Africa Action’s website says the ZSF is a direct response to civil society calls for support in the struggle for democracy, human rights and social justice.

The three main groups who are listed as recipients of this funding are the Zimbabwe Congress of Trade Unions, Crisis in Zimbabwe Coalition and the Zimbabwe National Students’ Union.

This raises concern about a possible connection between ZSF and the American Centre for International Labour Solidarity, — which was the outlet that was used by NED last year to give US$500 000 to the ZCTU and another group called the Zimbabwe Chamber of Informal Economy Associations to conduct "training programmes" for their affiliates.

The current chairwoman of the Congressional Black Caucus, Congresswoman Barbara Lee, serves on Africa Action’s board of directors, while another CBC member Congressman Gregory Meeks serves on the NED’s board of directors.

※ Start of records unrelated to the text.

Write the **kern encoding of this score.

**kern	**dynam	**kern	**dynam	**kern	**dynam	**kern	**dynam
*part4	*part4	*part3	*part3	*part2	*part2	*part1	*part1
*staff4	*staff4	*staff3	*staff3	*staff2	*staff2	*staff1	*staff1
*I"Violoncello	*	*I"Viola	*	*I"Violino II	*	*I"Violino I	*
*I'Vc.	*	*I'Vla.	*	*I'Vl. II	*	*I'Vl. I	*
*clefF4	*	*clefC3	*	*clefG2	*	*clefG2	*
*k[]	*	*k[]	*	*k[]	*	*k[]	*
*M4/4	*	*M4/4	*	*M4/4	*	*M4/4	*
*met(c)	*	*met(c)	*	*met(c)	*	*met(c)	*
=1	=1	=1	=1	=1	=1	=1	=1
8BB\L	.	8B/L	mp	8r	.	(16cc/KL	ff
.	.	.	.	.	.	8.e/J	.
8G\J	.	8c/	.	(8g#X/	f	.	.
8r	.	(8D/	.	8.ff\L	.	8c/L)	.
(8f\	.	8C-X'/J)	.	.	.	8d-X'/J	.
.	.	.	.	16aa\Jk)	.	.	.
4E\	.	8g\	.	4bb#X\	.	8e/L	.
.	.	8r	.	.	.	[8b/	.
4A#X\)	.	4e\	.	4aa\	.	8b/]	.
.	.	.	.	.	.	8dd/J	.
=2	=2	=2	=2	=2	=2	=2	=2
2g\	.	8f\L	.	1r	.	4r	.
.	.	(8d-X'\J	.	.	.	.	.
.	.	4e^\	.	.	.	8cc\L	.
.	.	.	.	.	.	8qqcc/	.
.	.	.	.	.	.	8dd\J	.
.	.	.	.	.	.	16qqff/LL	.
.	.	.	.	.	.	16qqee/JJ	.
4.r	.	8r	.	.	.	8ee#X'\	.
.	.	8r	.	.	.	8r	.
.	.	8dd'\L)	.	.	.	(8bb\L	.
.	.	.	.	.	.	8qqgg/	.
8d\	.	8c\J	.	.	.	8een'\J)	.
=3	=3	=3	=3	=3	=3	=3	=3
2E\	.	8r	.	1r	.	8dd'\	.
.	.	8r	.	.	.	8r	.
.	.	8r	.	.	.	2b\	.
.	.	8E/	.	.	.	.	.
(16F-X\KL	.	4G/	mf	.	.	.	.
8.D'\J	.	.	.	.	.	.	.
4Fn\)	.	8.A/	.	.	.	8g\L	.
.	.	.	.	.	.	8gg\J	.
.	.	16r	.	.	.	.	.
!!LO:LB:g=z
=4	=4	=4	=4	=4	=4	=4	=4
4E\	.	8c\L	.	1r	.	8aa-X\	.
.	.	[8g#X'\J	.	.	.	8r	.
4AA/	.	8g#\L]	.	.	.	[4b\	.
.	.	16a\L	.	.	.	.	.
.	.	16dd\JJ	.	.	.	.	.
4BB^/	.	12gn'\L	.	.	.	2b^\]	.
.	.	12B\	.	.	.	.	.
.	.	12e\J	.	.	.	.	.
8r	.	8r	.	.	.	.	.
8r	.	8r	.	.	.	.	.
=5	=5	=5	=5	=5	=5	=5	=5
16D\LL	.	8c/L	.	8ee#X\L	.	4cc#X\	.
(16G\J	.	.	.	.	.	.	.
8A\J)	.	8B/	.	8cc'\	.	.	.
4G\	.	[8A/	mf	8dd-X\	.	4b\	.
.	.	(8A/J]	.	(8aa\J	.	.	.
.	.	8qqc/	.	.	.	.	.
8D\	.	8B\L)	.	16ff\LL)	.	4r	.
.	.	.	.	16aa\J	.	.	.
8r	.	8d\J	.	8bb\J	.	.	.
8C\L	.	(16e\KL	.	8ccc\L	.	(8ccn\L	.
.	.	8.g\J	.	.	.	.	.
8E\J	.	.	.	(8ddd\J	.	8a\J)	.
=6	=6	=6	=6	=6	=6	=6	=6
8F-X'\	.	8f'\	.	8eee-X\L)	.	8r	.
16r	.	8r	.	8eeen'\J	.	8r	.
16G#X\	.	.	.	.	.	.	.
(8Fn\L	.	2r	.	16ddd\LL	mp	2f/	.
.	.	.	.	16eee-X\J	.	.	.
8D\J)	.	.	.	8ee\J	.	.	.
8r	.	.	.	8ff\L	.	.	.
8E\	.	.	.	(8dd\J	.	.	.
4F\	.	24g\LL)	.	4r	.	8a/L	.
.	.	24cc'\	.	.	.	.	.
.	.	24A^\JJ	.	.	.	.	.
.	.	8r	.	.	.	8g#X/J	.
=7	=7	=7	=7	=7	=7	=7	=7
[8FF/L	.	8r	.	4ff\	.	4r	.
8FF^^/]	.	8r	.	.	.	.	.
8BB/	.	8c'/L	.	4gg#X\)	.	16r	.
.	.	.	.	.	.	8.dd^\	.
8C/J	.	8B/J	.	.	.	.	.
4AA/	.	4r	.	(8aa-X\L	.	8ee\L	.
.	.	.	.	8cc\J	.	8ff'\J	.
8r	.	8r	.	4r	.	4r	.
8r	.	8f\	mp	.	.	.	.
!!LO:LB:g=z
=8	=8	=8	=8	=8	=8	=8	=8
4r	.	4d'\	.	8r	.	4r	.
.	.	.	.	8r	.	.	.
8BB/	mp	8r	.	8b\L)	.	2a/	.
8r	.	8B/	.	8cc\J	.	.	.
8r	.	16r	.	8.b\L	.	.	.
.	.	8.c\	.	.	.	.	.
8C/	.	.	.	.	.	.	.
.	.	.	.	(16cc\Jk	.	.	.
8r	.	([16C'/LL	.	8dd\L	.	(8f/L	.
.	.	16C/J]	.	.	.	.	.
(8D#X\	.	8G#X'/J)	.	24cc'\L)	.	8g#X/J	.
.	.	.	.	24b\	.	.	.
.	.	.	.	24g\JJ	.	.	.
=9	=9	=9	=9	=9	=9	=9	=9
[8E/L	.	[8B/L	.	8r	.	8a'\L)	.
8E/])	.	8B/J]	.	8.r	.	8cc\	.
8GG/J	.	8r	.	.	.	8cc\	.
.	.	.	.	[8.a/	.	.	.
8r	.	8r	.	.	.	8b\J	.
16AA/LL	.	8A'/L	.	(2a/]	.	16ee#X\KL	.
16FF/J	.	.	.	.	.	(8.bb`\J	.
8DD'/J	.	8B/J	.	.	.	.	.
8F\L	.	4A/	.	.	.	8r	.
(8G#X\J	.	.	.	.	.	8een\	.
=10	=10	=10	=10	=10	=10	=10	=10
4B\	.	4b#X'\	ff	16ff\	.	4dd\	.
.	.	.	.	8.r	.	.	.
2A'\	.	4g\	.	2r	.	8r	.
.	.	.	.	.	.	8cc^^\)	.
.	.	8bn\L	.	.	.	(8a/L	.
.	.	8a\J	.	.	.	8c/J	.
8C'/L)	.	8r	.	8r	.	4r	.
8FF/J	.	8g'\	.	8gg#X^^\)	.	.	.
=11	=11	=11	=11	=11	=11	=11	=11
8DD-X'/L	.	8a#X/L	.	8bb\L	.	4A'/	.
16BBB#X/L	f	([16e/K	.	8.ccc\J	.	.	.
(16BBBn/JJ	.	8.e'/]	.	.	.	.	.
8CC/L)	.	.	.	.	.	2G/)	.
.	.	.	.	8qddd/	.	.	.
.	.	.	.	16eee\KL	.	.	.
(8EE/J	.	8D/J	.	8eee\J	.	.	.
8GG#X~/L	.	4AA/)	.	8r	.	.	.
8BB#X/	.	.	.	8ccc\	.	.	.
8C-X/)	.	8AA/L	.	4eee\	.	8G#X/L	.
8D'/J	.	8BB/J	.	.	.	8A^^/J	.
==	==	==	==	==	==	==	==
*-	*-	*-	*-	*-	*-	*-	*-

This explains why the CBC defended George W. Bush’s Zimbabwe policy and why President Barack Obama is encouraged to maintain it.

While the incarceration of Zimbabwe Peace Project director Jestina Mukoko has dominated the airwaves, her involvement in the Zimbabwe Election Support Network, whose umbrella of 38 civil society groups are fully-fledged members of the US-based National Democratic Institute chaired by former Secretary of State Madeline Albright, seemed to be completely overlooked by Western media outlets.

While Payne and his comrades-in-arms, who disguised themselves as open witnesses, testified that President Mugabe and Zanu-PF are guilty of ruining Zimbabwe, none of them can identify any mass opposition in Zimbabwe which wasn’t either created or financed by the West.

Both TransAfrica Forum and NED also expressed concern with President Mugabe and Zanu-PF having control of national security.

This makes perfect sense because Zimbabwe’s police, military and CIO are an area of strength in the context of national security and make it difficult for civil society groups who are being paid to disrupt the inclusive Government to prevail.